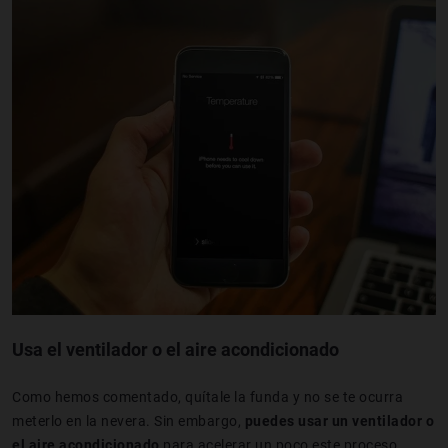
Usa el ventilador o el aire acondicionado
Como hemos comentado, quítale la funda y no se te ocurra
meterlo en la nevera. Sin embargo,
puedes usar un ventilador o
el aire acondicionado
para acelerar un poco este proceso.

PROBLEM STATEMENT: Transcribe all entries above exactly. Omit the pictures.

PROBLEM SOLUTION:
Usa el ventilador o el aire acondicionado
Como hemos comentado, quítale la funda y no se te ocurra
meterlo en la nevera. Sin embargo,
puedes usar un ventilador o
el aire acondicionado
para acelerar un poco este proceso.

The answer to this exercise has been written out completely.